Other models do have an internal safety mechanism that prevents contact between the hammer and the firing pin unless the trigger is actually pulled. Even so, many single-action revolver owners choose to carry their revolver with the hammer resting on an empty chamber to minimize the risk of accidental discharge. Additionally, for those who carry their firearm as a personal defense weapon, there is the ever-present worry that an external hammer may catch on a loose article of clothing in an emergency situation, because the hammer protrudes at an angle from the rear of the weapon, and as the owner moves to quickly draw their weapon, the hammer may snag on clothing and cause the loss of seconds in a dangerous situation.

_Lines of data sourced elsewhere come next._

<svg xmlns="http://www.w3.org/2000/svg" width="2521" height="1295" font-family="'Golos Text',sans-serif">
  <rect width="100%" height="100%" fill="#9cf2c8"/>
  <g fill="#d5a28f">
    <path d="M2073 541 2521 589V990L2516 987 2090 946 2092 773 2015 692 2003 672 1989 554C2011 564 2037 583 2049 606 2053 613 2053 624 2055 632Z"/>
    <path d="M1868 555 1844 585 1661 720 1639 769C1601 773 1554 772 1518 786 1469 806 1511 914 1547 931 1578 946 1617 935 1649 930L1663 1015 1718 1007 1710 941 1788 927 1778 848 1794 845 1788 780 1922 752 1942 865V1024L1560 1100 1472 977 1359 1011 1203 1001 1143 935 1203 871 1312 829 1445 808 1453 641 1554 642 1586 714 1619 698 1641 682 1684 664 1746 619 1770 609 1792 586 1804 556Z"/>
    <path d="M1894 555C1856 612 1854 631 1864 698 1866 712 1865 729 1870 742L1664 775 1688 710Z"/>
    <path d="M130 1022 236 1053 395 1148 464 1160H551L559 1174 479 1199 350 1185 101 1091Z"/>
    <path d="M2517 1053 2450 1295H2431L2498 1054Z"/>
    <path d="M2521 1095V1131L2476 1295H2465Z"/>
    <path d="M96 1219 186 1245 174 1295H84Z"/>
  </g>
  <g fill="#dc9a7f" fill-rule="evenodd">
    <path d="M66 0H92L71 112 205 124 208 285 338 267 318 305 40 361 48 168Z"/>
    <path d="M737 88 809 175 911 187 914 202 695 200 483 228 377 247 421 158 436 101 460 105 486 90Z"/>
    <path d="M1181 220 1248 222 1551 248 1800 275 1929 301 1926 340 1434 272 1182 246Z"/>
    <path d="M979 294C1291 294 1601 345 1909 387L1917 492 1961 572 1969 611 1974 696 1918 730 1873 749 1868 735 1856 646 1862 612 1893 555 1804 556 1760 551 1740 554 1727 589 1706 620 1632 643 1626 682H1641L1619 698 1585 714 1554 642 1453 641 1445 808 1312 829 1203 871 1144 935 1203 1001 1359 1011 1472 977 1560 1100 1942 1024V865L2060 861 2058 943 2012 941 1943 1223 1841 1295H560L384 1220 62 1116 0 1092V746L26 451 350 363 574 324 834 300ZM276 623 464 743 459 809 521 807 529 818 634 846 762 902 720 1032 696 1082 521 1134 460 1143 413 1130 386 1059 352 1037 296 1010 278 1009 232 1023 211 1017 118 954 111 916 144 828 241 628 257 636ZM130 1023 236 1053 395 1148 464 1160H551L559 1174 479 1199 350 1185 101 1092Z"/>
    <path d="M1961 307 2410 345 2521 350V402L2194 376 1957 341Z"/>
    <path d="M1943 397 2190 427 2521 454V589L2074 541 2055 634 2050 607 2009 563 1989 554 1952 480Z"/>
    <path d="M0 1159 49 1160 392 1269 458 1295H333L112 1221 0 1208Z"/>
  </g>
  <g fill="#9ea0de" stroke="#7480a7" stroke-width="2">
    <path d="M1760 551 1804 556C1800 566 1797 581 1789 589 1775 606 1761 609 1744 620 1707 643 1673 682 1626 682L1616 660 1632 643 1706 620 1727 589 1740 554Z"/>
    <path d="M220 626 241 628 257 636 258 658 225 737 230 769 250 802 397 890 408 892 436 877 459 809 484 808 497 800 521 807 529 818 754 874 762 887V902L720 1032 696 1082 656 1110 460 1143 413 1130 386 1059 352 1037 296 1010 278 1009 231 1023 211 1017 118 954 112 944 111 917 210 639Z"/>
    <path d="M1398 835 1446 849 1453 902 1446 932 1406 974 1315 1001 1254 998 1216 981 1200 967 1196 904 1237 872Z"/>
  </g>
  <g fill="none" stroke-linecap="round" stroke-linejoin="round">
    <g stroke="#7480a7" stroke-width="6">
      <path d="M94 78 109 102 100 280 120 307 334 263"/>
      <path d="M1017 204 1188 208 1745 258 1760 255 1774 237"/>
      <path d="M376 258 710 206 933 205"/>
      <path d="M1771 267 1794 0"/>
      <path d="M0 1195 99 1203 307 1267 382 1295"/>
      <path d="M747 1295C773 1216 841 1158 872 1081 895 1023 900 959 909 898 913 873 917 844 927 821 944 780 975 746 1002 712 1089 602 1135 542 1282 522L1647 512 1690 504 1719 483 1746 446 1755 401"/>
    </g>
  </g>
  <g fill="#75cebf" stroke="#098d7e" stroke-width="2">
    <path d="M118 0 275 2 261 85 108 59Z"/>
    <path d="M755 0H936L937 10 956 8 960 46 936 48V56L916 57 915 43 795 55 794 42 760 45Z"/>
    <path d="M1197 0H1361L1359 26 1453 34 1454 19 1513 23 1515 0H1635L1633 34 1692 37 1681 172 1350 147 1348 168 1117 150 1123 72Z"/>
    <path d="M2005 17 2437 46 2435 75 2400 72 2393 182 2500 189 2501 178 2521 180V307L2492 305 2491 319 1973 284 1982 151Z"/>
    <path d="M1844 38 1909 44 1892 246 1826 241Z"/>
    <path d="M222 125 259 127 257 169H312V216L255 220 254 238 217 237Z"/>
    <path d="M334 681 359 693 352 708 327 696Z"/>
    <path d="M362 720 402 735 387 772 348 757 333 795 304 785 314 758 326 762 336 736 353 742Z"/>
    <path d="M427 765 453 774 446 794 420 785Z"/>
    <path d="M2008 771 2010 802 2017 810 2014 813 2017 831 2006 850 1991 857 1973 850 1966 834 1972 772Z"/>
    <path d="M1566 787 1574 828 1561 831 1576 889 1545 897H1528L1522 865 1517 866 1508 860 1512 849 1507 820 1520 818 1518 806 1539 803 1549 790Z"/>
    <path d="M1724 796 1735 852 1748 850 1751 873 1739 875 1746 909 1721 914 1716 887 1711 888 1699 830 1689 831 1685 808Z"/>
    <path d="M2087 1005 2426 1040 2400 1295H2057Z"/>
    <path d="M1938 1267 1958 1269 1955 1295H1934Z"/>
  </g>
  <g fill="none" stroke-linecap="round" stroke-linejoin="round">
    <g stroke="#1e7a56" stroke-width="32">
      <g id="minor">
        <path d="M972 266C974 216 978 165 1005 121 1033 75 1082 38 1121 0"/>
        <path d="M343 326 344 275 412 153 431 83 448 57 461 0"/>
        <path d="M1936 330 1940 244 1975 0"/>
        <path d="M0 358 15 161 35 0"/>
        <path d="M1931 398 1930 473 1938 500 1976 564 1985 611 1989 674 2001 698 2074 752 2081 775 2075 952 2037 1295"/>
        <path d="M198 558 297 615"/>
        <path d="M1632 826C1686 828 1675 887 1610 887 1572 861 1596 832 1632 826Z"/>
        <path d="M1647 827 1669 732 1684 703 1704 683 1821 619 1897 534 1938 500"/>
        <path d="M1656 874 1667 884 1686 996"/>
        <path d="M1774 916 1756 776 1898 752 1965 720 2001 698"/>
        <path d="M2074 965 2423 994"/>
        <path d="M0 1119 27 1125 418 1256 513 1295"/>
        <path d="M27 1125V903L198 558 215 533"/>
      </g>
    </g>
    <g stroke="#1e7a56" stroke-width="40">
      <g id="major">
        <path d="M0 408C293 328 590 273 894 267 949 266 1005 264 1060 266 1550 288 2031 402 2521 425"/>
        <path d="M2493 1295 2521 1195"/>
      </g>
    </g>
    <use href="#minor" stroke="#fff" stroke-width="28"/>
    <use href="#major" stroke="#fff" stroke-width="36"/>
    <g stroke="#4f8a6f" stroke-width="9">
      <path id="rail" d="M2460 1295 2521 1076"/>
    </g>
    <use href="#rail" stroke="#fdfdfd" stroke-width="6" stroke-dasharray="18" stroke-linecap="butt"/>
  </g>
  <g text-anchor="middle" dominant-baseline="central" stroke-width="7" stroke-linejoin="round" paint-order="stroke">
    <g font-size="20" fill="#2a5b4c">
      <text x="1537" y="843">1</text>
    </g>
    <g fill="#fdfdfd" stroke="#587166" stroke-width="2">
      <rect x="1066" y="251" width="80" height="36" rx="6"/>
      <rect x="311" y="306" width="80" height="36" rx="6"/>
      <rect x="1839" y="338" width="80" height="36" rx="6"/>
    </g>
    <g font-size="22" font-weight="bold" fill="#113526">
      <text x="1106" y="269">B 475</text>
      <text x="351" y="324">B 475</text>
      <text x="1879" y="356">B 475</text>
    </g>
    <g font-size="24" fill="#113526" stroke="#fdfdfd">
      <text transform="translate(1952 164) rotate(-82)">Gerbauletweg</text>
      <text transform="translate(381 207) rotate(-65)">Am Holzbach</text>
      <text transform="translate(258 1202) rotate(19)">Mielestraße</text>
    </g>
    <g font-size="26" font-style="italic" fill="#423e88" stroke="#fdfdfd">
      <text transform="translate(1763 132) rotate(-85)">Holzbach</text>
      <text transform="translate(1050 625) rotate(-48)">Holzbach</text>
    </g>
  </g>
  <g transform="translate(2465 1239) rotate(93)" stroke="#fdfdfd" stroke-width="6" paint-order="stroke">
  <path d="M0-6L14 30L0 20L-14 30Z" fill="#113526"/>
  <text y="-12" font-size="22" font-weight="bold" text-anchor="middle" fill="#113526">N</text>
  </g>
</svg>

Paul B. Weston, an authority on police weapons, called the external a "fish hook" that tended to snag clothing during a fast draw.

==Linear hammer==
A linear hammer is similar to but differs from a striker in that the hammer is a separate component from the firing pin. When released, a linear hammer, under spring pressure, slides along the bore axis rather than pivoting around a pin placed perpendicular to the bore, as with the more common rotating hammer. The hammer then impacts the rear of the firing pin. Designs such as the American M50 Reising, Swiss Rexim-Favor, Italian Spectre M4, Czech vz. 58 and the Chinese QBZ-95 utilize a linear hammer.